Top of Raw data

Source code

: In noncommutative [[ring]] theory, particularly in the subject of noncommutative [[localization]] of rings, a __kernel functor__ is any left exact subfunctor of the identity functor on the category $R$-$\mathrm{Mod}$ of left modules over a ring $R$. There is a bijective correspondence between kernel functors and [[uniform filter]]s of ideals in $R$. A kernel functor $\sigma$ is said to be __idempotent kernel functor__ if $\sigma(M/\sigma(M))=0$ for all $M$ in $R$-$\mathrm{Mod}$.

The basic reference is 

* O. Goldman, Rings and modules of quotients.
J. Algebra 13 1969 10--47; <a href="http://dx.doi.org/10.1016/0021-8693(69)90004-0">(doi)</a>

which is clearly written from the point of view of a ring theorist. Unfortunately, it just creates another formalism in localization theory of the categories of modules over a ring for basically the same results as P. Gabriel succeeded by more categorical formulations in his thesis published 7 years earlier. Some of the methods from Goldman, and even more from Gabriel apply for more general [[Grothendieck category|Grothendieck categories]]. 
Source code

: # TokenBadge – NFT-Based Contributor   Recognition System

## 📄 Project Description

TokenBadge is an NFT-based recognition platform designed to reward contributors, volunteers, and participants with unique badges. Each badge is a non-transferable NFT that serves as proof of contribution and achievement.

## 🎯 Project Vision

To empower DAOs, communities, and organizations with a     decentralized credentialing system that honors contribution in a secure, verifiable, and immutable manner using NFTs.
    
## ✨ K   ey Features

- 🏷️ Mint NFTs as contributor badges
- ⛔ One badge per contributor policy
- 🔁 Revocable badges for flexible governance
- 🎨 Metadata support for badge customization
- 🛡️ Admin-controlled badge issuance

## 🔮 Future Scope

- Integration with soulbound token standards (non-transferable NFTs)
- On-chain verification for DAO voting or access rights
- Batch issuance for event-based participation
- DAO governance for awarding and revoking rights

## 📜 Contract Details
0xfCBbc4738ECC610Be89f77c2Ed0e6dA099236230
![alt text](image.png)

Bottom of Raw data

## What you have to do
Reproduce the final stretch of the data above: every line from the one holding "0xfCBbc4738ECC610Be89f77c2Ed0e6dA099236230" through the end, inclusive, exactly as written and nothing else.

## Final answer
0xfCBbc4738ECC610Be89f77c2Ed0e6dA099236230
![alt text](image.png)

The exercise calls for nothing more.